Ich strahlte wie ein bebender Schiffsmast, stattlich wie eine Theaterkutsche, getrieben durch Donnerwolken, Feuerspiele, Meere von Impulsen, Energiebündel, die pulsierten wie der kräftige Bu­sen einer jungen Frau, die eine Möwe gefangen hat. Zwei gelbe Negeraugen suchten die versagende Hand ab, und eine Gruppe von Schauspielern, wildernd und klingelnd, scherzten in ihrer purzeln­den Art. Mit den Schauspielern spielte ausgelassen ein kleiner Junge, verliebt in seine eigenen Empfindungen, rief er ständig seinen Namen aus. Schrill und laut drang seine Stimme an meine Ohren und betörte sie. Wie von flinken Peitschen angetrieben eilte sie mein Rückgrat rauf und runter. Junge Rehböcke warben um die scheue, zarte Schützenkönigin, die Schwester der Seemöwen, einsam und doch wissend. Ich sah das Funkeln in ihren Augen, und mein Atem hauchte Herbst. Sie bändigten ihren stolzen Frauengang, Pferdehaare, Fleisch, zerrissene Haferröcke, ich sah mich selbst als Frau, war verrückt nach meinem süßen Atem, total verrückt nach meinem, flachen Atem, stolz auf meinen stolzen, hohen Gang. Und ich sah Beine, azurn und geädert, gefiedert wie eine weinende Nacht,, und Schmückfederhüte ...
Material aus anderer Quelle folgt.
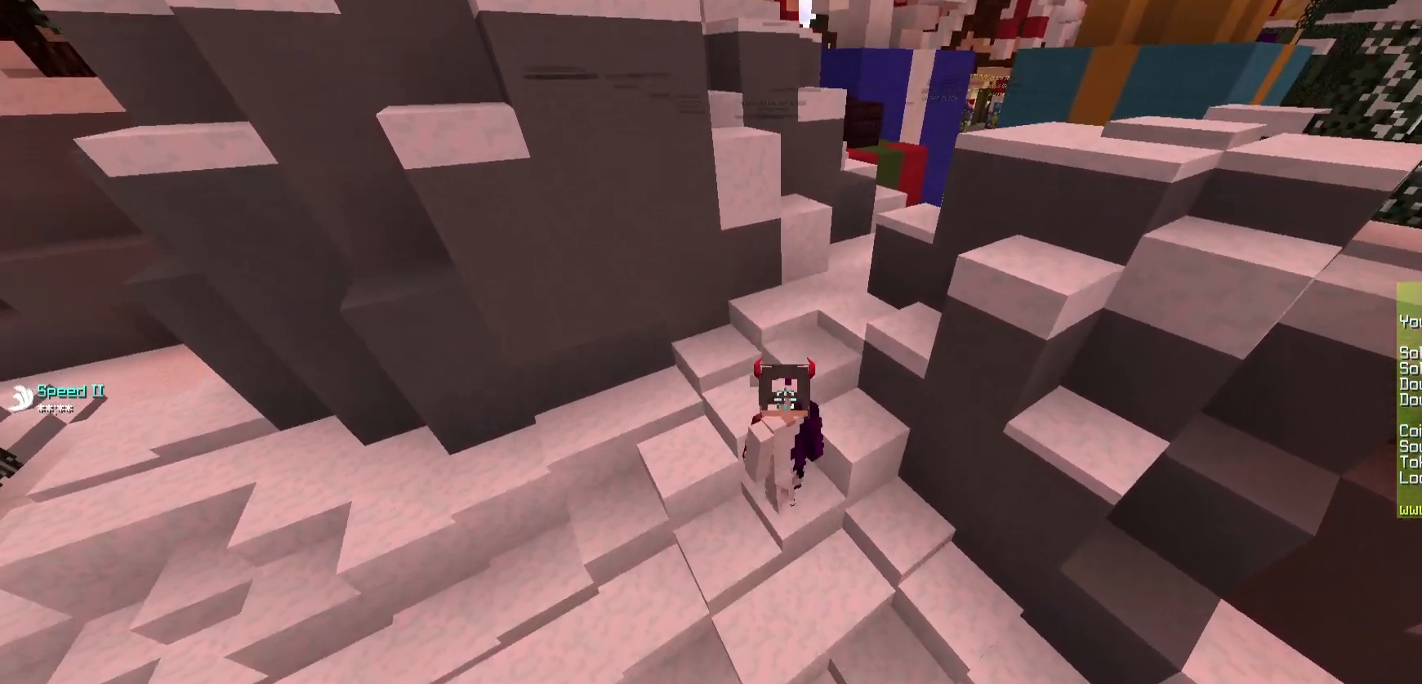
{"keys": [], "mouse": [], "events": []}
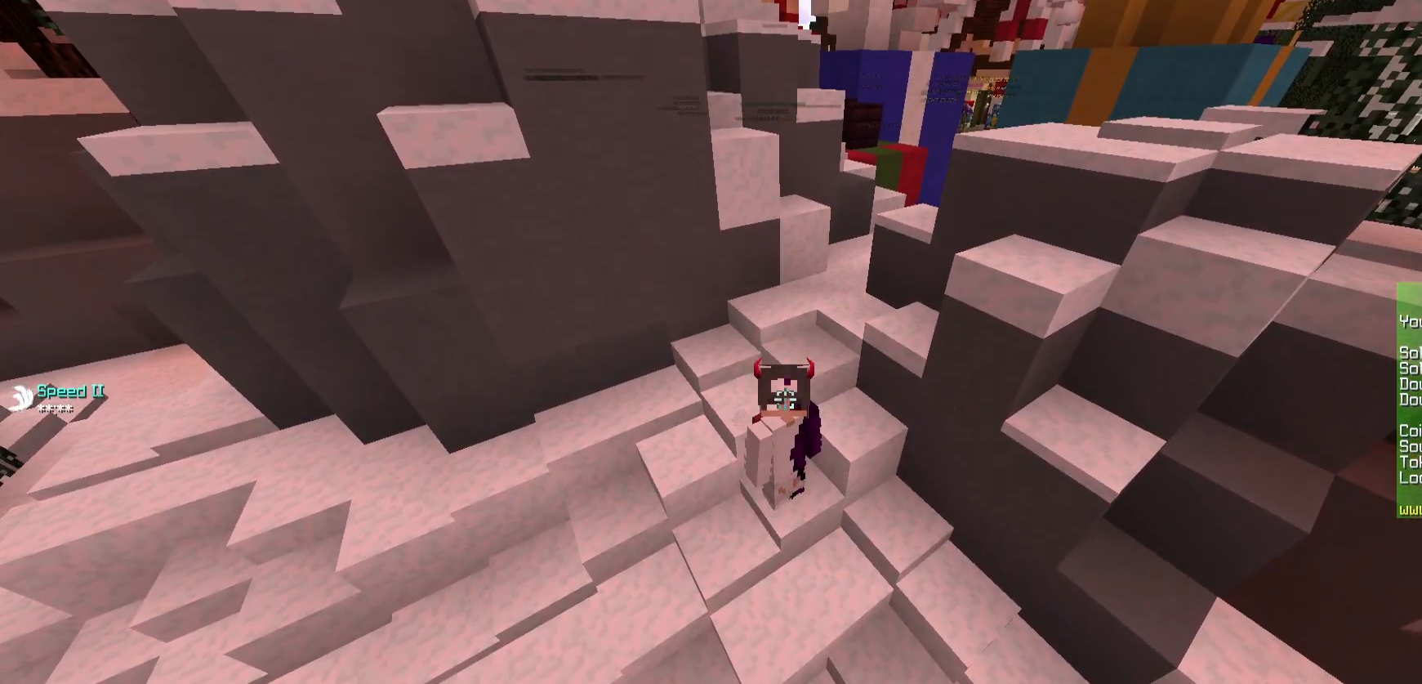
{"keys": [], "mouse": [], "events": []}
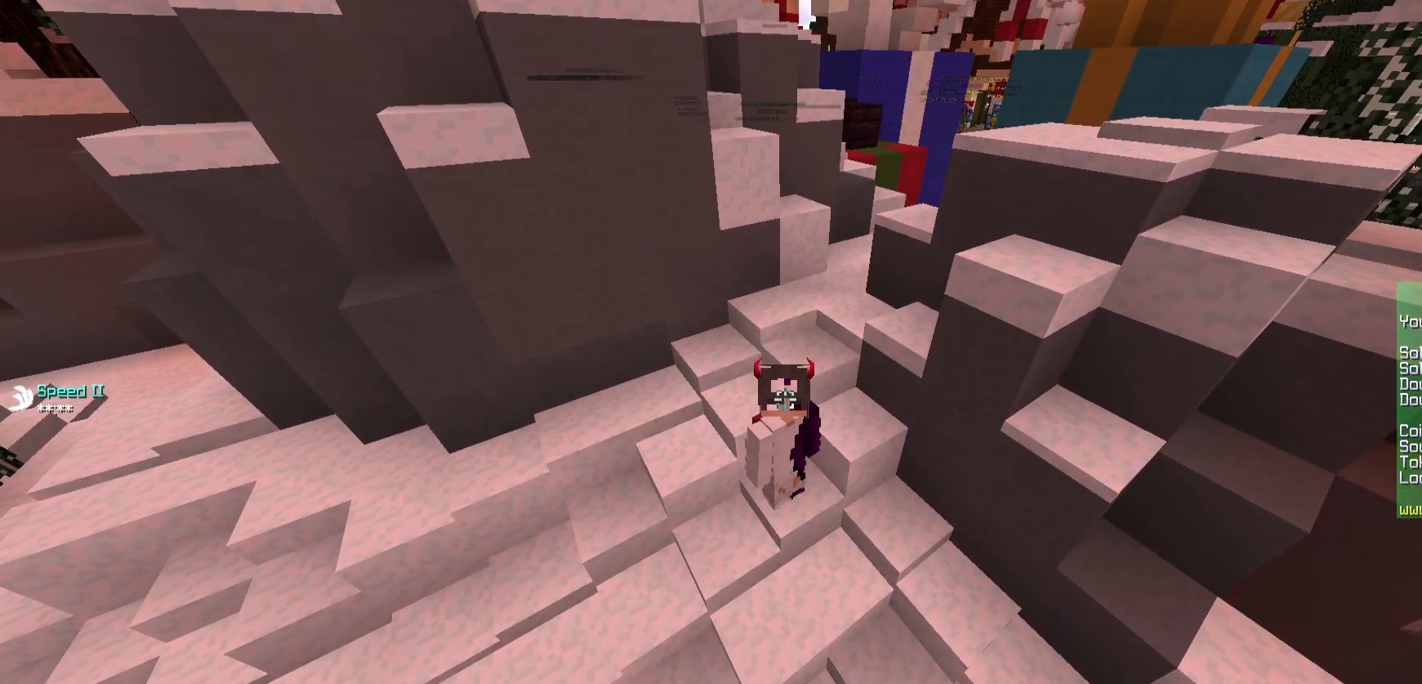
{"keys": [], "mouse": [], "events": []}
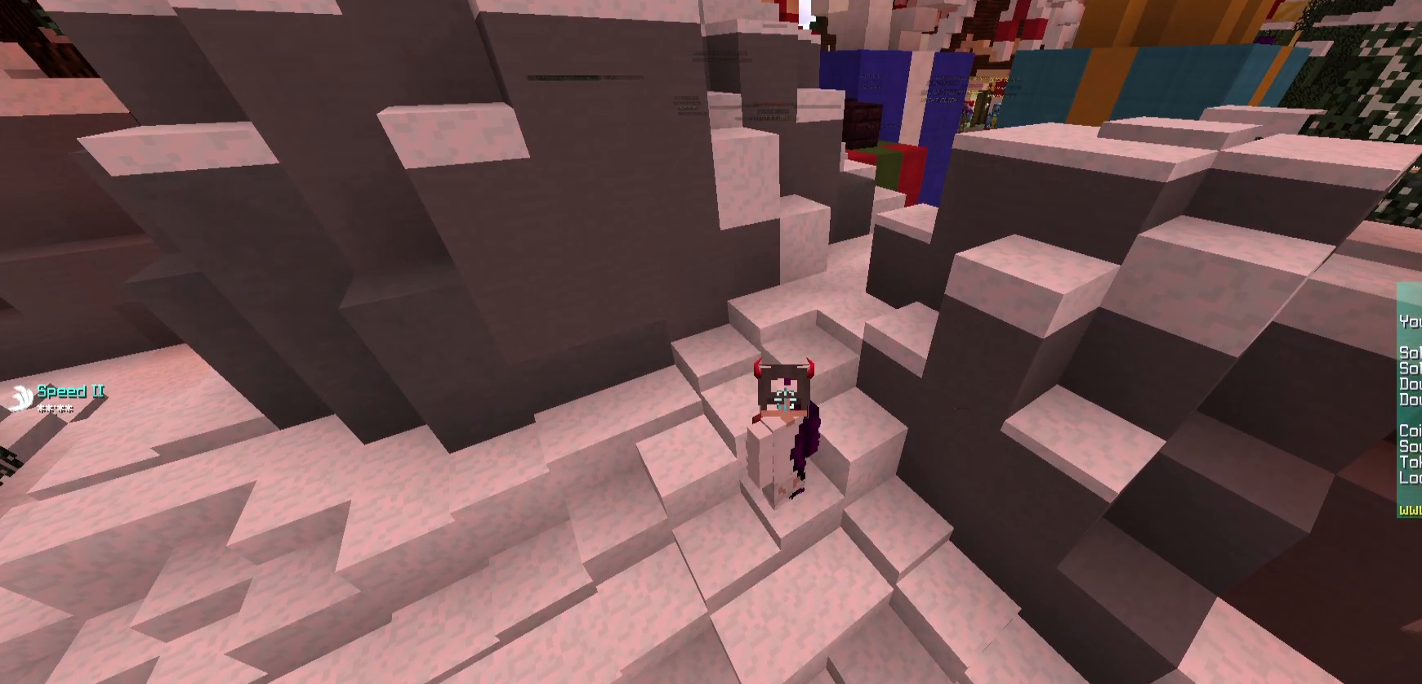
{"keys": [], "mouse": [], "events": []}
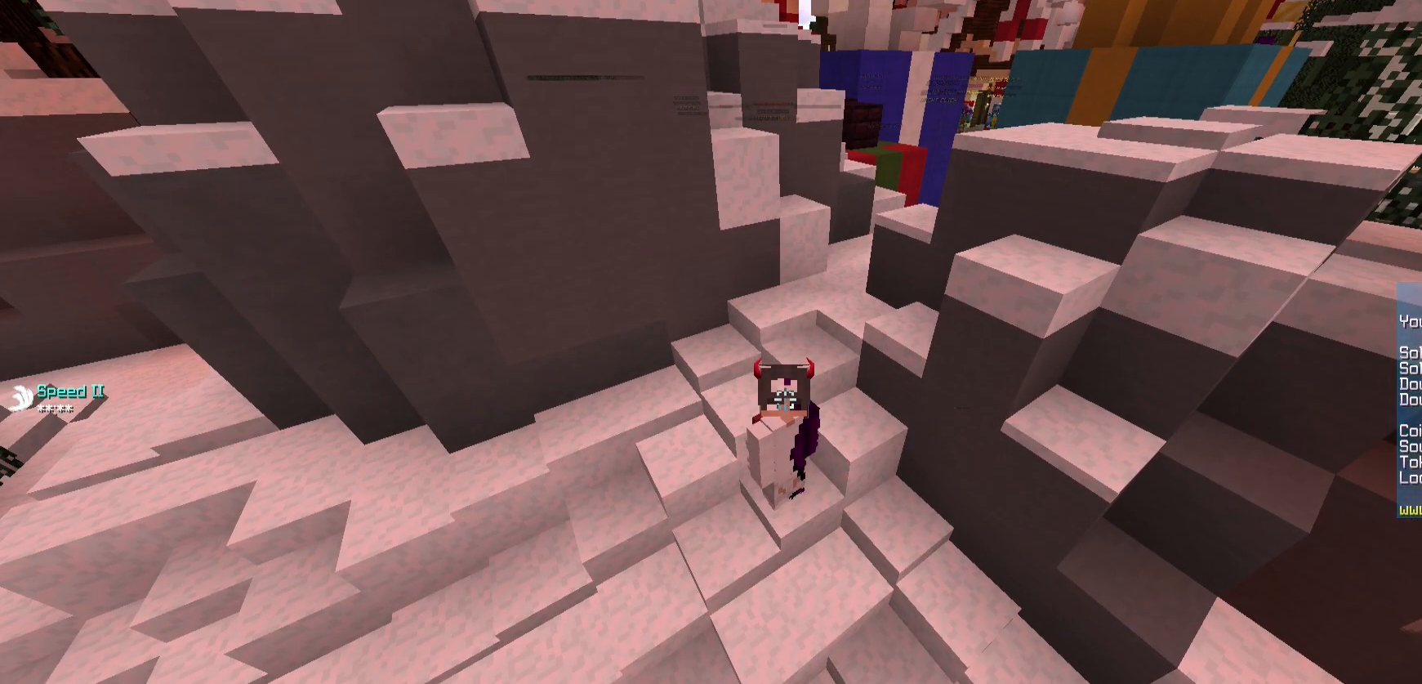
{"keys": [], "mouse": [], "events": []}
Der ein oder andere Leser ist vielleicht jetzt

schon ins Träumen geraten, manch einer fragt sich aber bestimmt, was soll denn das, was erzählt der uns denn da eigentlich? Der Träumende hat das Wesen des Sensitivismus jetzt schon begriffen, der Fragende jedoch gehört zu jenen, die alles genau wissen wollen, die für alles eine Erklärung brauchen, die selbst für das Transzendale noch eine Erklärung fordern, ja sogar für die Antipoden der Psyche. Denen sei hier ein für allemal gesagt (also Ohren auf!): der Sensitivismus erscheint einer einsamen Weinbergschnecke befreiend wie das zerstreuende Summen einer Stubenfliege und einer Stuben­fliege betörend wie der eigene Tod. Noch deutlicher? Das heißt, dass ich bei dem oben geschilderten kontemplativen Erlebnis, das

 

war es nämlich, ein kontemplatives Erlebnis, bis an die Grenzen meines eigenen Seins, die Antipoden der Psyche, vorgedrungen bin. Das ist dann, wenn man an einem Abgrund steht und das ganze Leben vor einem liegt, die ganzen inneren Empfindungen weit ausgebreitet vor einem liegen und man nur hineinzuspringen braucht, wie in einen sprudelnden Brunnen, erfrischend, worin man sich laben kann und kniehoch in seinen eigenen Empfindungen herumwaten. Oder noch deutlicher: Der Sensitivismus überwindet die Absorptions-Filter des menschlichen Gehirns und dringt in die Antipoden der Psyche vor wie ein Polarforscher, dabei fördert er geheime, latente Empfindungen zu Tage. Diese Antipoden trägt jeder Mensch sein ganzes Leben mit sich herum, nur viele sehen sie nie. Wer jedoch von sich behauptet keine latenten Empfindungen zu haben, der nimmt besser ein Telefonbuch zur Hand, als etwas über den Sensitivismus zu lesen. Dieses zu Anfang geschilderte Erlebnis war für die Entwicklung des Sensitivismus von immenser Bedeutung, die ganze Tragweite der

sensitivistischsn Meditations- Trance wurde plötzlich erkennbar. Eine Inspirationsschwemme, einer Offenbarung gleich ergoss sich über mich, eine Orgie an Inspirationsgedanken, ejakulierende Poesie, die in wahren Reizüberflutungen gipfelte, sodass ich mir der großartigen Erlebniswelt meiner Antipoden und Empfindungen bewusst wurde. Diese Erkenntnis war so tiefgreifend, dass ich fast aus dem Fenster gesprungen wäre. Ja, ich wäre fast aus dem Fenster gesprungen! Wer noch niemals den Gedanken hatte aus dem Fenster zu springen, nicht in Suizidabsicht, sondern einfach so, des puren Erlebnises wegen, der gehört zu jenen, die eines Tages, vielleicht beim Fensterputzen, einfach Abstürzen und auf das Pflaster klatschen, ohne zu ihren Antipoden vorgedrungen zu sein.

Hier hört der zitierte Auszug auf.